From the records below, please return each line that holds the word "linecap".

-- Opening Marker --

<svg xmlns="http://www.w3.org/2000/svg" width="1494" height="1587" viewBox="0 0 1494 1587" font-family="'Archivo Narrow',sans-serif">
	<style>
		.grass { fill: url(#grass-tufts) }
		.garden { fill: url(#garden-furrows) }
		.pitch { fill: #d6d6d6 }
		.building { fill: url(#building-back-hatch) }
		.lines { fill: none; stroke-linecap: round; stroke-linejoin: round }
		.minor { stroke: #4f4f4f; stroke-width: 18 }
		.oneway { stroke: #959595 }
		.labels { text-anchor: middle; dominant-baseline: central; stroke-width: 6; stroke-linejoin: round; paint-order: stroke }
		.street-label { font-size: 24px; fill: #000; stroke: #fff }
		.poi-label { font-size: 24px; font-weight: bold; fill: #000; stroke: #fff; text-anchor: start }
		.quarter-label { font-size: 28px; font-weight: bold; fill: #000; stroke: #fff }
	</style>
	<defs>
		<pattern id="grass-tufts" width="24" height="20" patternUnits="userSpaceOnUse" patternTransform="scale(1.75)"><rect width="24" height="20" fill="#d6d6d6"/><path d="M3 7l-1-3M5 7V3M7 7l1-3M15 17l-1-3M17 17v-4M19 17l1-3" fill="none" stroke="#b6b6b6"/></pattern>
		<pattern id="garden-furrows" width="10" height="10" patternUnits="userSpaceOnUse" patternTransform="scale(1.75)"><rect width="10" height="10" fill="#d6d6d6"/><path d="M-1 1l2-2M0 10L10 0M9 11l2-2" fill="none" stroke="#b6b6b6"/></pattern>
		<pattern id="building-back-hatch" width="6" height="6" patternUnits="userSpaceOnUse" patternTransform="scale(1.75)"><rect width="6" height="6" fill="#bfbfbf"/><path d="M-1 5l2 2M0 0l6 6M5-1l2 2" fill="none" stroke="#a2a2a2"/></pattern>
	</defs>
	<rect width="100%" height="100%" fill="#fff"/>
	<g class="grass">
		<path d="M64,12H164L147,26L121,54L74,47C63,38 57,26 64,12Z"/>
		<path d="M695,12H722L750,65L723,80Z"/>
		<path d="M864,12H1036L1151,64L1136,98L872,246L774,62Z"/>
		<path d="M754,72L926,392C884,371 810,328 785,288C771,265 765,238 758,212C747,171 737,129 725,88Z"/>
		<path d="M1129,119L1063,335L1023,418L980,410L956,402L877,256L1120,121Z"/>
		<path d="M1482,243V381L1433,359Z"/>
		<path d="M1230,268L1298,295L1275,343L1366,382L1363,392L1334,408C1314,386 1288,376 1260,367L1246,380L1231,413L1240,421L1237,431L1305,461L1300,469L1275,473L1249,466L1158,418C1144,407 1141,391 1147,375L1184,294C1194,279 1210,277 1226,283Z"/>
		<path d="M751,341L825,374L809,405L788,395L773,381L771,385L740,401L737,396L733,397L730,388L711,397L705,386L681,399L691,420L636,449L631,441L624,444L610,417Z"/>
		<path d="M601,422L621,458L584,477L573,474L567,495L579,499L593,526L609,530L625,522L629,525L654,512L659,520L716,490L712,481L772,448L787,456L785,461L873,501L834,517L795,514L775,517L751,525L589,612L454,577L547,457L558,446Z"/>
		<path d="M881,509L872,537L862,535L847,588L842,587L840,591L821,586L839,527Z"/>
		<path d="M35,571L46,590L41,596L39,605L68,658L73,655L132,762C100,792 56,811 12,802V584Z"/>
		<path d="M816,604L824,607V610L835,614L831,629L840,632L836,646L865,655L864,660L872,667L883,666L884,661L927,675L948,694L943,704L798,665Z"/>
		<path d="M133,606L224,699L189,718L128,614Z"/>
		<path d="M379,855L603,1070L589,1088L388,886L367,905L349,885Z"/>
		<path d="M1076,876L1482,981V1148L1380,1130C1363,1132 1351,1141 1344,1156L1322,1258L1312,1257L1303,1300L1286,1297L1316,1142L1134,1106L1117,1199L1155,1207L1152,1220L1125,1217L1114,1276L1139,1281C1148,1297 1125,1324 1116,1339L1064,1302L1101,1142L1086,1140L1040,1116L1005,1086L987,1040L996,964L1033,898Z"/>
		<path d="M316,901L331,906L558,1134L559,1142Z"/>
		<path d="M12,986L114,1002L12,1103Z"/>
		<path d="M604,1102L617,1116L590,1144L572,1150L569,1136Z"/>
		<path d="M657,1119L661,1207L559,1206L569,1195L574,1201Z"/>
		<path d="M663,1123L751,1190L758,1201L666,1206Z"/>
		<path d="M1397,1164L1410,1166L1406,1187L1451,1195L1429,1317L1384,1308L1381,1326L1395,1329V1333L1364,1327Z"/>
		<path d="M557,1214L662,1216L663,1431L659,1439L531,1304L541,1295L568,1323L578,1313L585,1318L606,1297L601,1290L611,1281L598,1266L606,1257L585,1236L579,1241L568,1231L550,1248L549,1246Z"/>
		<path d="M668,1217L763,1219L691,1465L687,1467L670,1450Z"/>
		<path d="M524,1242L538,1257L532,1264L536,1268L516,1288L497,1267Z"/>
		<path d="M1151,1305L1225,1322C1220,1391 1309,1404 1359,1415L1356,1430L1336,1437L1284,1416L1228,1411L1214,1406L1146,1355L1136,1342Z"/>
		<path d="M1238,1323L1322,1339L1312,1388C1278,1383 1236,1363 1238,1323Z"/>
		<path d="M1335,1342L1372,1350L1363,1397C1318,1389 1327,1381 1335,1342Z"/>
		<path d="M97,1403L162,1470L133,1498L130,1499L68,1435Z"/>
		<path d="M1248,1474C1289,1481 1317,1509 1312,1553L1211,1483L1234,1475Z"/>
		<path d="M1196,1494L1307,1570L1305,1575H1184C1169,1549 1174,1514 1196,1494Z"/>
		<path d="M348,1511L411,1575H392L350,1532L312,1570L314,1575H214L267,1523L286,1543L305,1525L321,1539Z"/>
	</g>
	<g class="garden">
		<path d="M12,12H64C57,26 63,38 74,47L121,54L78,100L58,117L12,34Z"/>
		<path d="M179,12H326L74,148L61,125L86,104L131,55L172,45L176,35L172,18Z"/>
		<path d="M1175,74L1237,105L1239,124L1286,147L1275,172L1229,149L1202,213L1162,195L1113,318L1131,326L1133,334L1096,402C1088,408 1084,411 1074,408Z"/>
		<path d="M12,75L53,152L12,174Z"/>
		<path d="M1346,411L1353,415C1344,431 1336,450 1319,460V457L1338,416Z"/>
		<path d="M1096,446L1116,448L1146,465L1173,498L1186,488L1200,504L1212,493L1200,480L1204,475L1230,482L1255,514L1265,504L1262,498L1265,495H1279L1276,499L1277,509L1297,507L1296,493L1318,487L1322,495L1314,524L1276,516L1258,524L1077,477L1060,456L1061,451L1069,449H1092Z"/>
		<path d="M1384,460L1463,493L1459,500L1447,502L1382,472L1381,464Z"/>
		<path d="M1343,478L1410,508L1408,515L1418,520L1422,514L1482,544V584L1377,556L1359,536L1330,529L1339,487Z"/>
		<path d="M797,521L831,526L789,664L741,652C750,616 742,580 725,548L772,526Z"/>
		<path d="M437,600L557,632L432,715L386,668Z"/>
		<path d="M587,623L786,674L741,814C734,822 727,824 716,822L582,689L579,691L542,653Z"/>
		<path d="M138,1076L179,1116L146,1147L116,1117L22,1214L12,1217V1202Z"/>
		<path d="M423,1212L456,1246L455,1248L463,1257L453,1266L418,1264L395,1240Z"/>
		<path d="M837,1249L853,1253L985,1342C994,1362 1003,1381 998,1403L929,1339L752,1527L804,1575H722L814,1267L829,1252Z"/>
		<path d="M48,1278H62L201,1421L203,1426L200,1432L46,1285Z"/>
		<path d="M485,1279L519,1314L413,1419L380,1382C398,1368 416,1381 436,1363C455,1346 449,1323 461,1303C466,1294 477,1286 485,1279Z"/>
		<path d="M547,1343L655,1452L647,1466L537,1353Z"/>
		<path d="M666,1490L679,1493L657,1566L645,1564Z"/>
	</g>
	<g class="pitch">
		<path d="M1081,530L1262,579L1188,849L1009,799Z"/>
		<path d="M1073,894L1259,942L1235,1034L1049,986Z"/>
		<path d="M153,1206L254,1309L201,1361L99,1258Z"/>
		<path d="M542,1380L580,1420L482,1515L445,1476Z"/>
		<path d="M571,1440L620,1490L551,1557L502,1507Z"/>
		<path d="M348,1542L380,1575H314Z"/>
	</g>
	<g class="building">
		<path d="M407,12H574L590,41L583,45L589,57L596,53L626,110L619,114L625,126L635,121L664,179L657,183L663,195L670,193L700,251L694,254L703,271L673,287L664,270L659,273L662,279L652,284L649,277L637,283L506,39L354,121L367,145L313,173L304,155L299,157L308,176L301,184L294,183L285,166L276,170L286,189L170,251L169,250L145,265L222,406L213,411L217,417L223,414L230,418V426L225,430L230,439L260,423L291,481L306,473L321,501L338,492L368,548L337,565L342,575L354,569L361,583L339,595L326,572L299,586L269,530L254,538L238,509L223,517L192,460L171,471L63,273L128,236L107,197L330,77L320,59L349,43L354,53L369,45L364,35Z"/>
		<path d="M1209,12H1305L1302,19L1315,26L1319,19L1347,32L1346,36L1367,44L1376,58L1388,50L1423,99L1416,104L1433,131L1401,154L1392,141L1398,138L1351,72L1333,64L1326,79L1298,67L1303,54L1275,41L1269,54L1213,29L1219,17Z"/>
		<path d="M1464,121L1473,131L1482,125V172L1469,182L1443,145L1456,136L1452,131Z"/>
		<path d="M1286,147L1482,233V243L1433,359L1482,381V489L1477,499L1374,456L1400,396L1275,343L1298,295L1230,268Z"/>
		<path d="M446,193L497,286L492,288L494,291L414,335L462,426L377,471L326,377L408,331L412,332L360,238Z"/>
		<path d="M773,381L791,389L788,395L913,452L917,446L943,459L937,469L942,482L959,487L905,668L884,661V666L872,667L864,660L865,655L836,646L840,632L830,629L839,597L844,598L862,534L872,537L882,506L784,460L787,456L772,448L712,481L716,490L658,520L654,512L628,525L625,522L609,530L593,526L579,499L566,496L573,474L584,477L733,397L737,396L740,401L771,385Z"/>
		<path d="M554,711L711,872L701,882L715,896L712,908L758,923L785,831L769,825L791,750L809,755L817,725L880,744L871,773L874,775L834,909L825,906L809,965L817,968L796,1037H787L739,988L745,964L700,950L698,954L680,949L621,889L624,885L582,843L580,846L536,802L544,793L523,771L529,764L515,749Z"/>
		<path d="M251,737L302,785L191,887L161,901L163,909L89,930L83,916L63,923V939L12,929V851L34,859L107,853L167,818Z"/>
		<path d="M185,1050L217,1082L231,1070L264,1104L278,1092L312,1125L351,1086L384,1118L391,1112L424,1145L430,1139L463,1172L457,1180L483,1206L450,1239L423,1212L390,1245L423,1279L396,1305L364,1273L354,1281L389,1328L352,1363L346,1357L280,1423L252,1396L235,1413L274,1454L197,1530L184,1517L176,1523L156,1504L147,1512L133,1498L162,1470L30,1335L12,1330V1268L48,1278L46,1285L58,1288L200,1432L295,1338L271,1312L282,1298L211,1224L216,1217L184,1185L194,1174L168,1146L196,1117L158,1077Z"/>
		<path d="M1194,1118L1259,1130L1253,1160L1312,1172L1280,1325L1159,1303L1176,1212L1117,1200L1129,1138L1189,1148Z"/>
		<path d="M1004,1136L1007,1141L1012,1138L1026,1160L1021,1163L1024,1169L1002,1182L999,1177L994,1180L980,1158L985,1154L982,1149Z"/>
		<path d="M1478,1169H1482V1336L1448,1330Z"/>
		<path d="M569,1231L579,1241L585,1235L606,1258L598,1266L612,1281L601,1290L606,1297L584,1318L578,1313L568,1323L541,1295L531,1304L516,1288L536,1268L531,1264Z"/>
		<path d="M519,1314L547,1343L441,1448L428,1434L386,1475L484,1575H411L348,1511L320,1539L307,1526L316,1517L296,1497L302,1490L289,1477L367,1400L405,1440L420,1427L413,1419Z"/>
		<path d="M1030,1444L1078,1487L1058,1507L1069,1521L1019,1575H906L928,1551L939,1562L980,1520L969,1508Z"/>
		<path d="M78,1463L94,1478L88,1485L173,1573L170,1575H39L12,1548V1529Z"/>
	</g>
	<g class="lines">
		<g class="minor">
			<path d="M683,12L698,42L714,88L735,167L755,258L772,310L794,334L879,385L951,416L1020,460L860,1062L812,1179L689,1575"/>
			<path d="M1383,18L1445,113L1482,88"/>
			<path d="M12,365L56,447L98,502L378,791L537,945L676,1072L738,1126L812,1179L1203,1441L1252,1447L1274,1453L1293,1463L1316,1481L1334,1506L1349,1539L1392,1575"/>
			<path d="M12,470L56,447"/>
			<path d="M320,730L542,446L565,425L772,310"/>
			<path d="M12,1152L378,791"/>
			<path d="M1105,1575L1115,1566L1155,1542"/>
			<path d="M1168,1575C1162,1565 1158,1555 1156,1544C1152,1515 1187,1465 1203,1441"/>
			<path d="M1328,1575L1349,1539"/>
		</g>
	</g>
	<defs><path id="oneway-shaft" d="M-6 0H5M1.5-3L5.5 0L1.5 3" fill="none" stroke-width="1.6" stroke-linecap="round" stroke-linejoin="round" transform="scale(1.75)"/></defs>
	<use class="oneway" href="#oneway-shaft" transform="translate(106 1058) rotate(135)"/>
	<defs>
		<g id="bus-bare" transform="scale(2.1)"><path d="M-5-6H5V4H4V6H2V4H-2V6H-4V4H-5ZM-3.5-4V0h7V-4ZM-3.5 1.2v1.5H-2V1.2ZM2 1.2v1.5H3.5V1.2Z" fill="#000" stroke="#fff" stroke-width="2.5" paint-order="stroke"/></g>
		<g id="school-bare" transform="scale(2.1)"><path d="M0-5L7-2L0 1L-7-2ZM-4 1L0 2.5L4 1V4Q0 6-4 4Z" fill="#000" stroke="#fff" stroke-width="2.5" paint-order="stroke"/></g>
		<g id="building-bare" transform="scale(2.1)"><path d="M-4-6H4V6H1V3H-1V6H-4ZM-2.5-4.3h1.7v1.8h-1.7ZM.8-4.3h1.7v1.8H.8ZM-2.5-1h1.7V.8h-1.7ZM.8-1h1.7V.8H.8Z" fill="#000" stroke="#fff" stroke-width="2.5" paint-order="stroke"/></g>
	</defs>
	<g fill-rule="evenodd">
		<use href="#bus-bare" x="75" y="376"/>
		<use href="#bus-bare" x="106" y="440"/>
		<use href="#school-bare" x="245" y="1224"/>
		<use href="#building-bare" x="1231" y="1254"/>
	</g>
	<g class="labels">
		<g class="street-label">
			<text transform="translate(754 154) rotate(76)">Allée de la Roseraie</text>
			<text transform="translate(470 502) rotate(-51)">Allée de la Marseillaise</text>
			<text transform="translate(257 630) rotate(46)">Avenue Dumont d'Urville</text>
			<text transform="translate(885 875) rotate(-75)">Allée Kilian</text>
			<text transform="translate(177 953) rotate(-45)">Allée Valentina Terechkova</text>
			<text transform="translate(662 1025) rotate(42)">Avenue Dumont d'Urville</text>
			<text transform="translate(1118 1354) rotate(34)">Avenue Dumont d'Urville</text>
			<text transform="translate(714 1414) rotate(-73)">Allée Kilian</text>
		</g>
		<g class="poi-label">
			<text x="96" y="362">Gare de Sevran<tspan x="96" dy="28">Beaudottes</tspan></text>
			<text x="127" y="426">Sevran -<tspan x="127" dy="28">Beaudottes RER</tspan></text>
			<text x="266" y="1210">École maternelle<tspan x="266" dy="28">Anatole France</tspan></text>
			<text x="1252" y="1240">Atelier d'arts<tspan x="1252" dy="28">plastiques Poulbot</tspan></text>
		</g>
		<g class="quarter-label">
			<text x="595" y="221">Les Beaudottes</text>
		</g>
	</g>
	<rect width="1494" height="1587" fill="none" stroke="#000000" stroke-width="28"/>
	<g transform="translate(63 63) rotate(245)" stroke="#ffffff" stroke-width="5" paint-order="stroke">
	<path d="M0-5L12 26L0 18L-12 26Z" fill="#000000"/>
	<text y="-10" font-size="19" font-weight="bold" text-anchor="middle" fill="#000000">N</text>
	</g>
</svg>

-- Closing Marker --

ANSWER BOX
		.lines { fill: none; stroke-linecap: round; stroke-linejoin: round }
	<defs><path id="oneway-shaft" d="M-6 0H5M1.5-3L5.5 0L1.5 3" fill="none" stroke-width="1.6" stroke-linecap="round" stroke-linejoin="round" transform="scale(1.75)"/></defs>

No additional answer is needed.